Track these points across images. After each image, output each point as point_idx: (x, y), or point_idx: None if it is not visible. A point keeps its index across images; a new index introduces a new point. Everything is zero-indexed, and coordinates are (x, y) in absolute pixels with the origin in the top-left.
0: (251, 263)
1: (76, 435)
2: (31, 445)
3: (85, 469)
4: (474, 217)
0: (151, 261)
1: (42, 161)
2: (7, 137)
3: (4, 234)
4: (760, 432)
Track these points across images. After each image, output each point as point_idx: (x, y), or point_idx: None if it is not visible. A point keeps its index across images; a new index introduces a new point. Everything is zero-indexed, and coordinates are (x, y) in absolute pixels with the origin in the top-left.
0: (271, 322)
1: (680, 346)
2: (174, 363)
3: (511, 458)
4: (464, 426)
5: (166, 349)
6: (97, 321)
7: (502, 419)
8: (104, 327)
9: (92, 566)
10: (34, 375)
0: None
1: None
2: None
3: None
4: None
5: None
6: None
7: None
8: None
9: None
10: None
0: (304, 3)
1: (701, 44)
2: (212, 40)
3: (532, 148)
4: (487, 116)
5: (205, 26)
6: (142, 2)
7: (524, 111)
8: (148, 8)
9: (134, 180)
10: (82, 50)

· · · · ·

• **TASK BRIEF**: Please write out the rows above again, swapping "top-left" for "upper-left" wherever it occurs and leaving everything else unchanged.

• **TASK ANSWER**:
Track these points across images. After each image, output each point as point_idx: (x, y), or point_idx: None if it is not visible. A point keeps its index across images; a new index introduces a new point. Everything is zero-indexed, and coordinates are (x, y) in absolute pixels with the origin in the upper-left.
0: (251, 263)
1: (76, 435)
2: (31, 445)
3: (85, 469)
4: (474, 217)
0: (151, 261)
1: (42, 161)
2: (7, 137)
3: (4, 234)
4: (760, 432)
Track these points across images. After each image, output each point as point_idx: (x, y), or point_idx: None if it is not visible. A point keeps its index across images; a new index introduces a new point. Everything is zero-indexed, and coordinates are (x, y) in absolute pixels with the origin in the upper-left.
0: (271, 322)
1: (680, 346)
2: (174, 363)
3: (511, 458)
4: (464, 426)
5: (166, 349)
6: (97, 321)
7: (502, 419)
8: (104, 327)
9: (92, 566)
10: (34, 375)
0: None
1: None
2: None
3: None
4: None
5: None
6: None
7: None
8: None
9: None
10: None
0: (304, 3)
1: (701, 44)
2: (212, 40)
3: (532, 148)
4: (487, 116)
5: (205, 26)
6: (142, 2)
7: (524, 111)
8: (148, 8)
9: (134, 180)
10: (82, 50)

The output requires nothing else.